Even in the midst of the private equity boom in 2006 and 2007, the offer for YPG raised eyebrows. The failure of a subsequent bond issue made it a poster boy for bad timing in the global crash that followed last year.
But it emerged that the private equity offer - believed to have been twice Telecom's best expectations - was too generous for even sceptical members of the Telecom board to resist.
It represented a multiple of 14 times earnings before interest, taxation, depreciation and amortisation (ebitda), compared with two or three times for similar deals overseas.
Banking sources have told the Business Herald the $2.2 billion pricetag marked the high-water mark for private equity spending before the economic crash - not just in New Zealand but internationally.
The latest results showed YPG saddled with $1.7 billion of debt and $157 million in interest charges.
The company wrote off $195.5 million in goodwill.
The debt had another impact on this year's results.
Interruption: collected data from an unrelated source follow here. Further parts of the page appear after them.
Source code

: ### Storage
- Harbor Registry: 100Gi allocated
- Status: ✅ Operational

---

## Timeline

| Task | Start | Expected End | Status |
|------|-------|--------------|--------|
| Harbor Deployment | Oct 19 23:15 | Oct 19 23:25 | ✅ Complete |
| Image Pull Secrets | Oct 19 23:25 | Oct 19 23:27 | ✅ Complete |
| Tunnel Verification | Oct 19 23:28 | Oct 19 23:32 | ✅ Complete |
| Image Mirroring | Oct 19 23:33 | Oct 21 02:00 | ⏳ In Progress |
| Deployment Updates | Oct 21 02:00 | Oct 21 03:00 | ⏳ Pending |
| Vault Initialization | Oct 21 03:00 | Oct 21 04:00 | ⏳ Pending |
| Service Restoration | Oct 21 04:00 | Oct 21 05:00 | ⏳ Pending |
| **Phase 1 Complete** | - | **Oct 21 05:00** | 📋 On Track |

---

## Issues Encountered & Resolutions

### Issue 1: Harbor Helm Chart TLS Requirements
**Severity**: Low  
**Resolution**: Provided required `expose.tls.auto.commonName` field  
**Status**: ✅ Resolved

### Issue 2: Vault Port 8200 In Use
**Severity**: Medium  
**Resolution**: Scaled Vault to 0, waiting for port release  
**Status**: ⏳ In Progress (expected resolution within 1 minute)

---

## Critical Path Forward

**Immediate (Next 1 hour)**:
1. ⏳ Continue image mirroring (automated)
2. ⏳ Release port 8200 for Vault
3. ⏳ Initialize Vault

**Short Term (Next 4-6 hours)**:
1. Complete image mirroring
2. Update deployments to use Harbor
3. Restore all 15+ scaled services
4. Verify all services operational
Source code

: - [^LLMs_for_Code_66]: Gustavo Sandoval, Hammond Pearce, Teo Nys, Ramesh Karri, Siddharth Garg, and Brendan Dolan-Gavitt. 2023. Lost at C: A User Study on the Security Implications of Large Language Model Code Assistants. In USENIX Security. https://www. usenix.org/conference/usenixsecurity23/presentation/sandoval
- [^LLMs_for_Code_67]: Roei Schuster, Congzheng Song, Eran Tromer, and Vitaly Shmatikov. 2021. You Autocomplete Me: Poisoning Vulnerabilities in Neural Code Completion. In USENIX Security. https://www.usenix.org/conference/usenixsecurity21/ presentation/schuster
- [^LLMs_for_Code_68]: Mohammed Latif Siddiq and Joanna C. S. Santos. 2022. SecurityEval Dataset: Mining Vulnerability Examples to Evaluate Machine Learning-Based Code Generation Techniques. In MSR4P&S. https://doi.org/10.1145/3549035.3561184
There is a charge of $155.4 million from interest rate swaps - as required under IFRS accounting standards. The figure represents losses from moving from a floating to a fixed rate.
Chief executive Bruce Cotterill said the share swap adjustment might be reversed this financial year.
Cotterill - who took over a year ago - focused on operational aspects of the writedown.
He said it followed the softening of the short-term advertising market after the downturn and indicated that there might be a delayed reaction to the change in demand.
"Like all media we are finding the market tough. Yellow Pages advertising is not discretionary - we probably lag the market - but we are delighted to be holding."
Asked how the results would affect owners, he said: "Our investors are here for the long term ... and they will eventually sell for a greater value. The impact of the credit crunch is that the goals they had will take longer."
Yellow Pages confirmed that a $42.6 million bridging loan had turned into equity during the 2009 financial year.
Business commentator Arthur Lim said that after the downturn investors had no choice but to stick with the investment and seek to turn around its finances over the next few years. "They just got caught very, very badly."